1538 – Bogotá, Columbia, is founded by Gonzalo Jiméniez de Quesada

1619 – Barbara Strozzi born, Italian Baroque singer and composer



1664 – Johann Christoph Schmidt born, German composer and organist



1697 – Nicola Salvi born, Italian sculptor-architect; Rome’s Trevi Fountain designer



1774 – Shaker Founder ‘Mother’ Ann Lee and a small group of her followers arrive in NYC from Great Britain, where she had been arrested and jailed multiple times



1787 – Sixty proof sheets of the U.S. Constitution are delivered to the Constitutional Convention in Philadelphia PA

1809 – Alfred Tennyson born, British Poet Laureate (1850-1892);  in 1884 Queen Victoria elevated him to Baron Tennyson of Aldworth, styled as Alfred, Lord Tennyson; the first raised to a British peerage for his writing



1817 – Zerelda Wallace born, American lecturer, temperance advocate and suffragist, testified before the U.S. Senate Committee on the Judiciary on women’s suffrage



1819 – Norwich University is founded in Northfield, Vermont as the first private military school in the U.S.

1825 – Bolivia splits off from Peru, gains independence from Spain

1828 – Andrew Taylor Still born, American founder of osteopathy

1848 – Susie King Taylor born, first African-American Civil war nurse, author and educator; nursed the First South Carolina Volunteers, a black unit, during the Civil War; notable for her memoir Reminiscences of My Life in Camp with the 33rd United States Colored Troops, Late 1st S.C. Volunteers; first African-American to teach openly in a Georgia school for former slaves, teaching both adults and children



1861 – The United Kingdom annexes Lagos, Nigeria

1862 – Confederate ironclad CSS Arkansas is scuttled on the Mississippi River after suffering catastrophic engine failure near Baton Rouge, LA

1869 – Frank Cobb born, American newspaper editor of the New York World



1881 – Sir Alexander Fleming born, Scottish bacteriologist; discovers penicillin (1928)

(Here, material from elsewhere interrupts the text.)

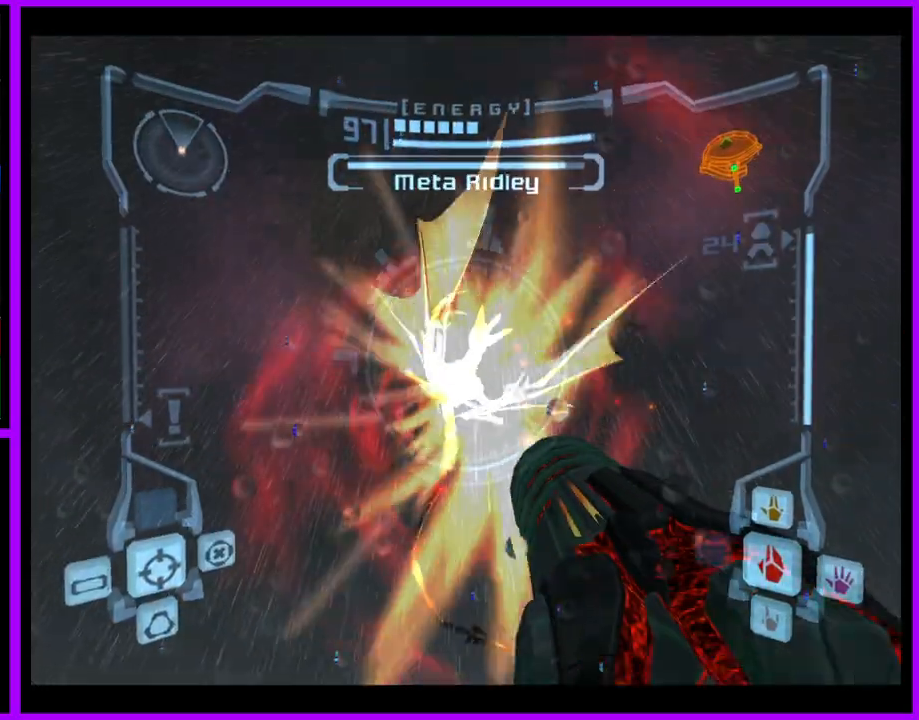
{"buttons": ["A", "L1"], "left_stick": "center", "right_stick": "center", "events": []}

1886 – Inez Milholland born, labor lawyer, suffragist, WWI correspondent and orator; led the Woman Suffrage Parade of 1913 on a white horse



1890 – Murderer William Kemmler is first person executed by electric chair, at Auburn Prison NY

1901 – Kiowa land in Oklahoma is opened for white settlement, effectively dissolving the contiguous reservation

1911 – Lucille Ball born, star of I Love Lucy and first woman to head a major television studio, Desilu



1912 – The Progressive ‘Bull Moose’ Party holds their convention at the Chicago Coliseum; Jane Addams gives the seconding speech nominating Teddy Roosevelt as their presidential candidate, a first for a woman. Unlike Republicans and Democrats, the Progressive Party fully endorses women’s suffrage, in addition to advocating for child labor laws, and an 8-hour workday. Though they disagreed on how to end child labor, and gain suffrage for women – Addams favored federal laws, while Roosevelt wanted to stay with a state-by-state approach – they admired and respected each other. Roosevelt thanked Addams for her nominating speech in a telegram: “I prized your action not only because of what you are and stand for, but because of what it symbolizes for the new movement.”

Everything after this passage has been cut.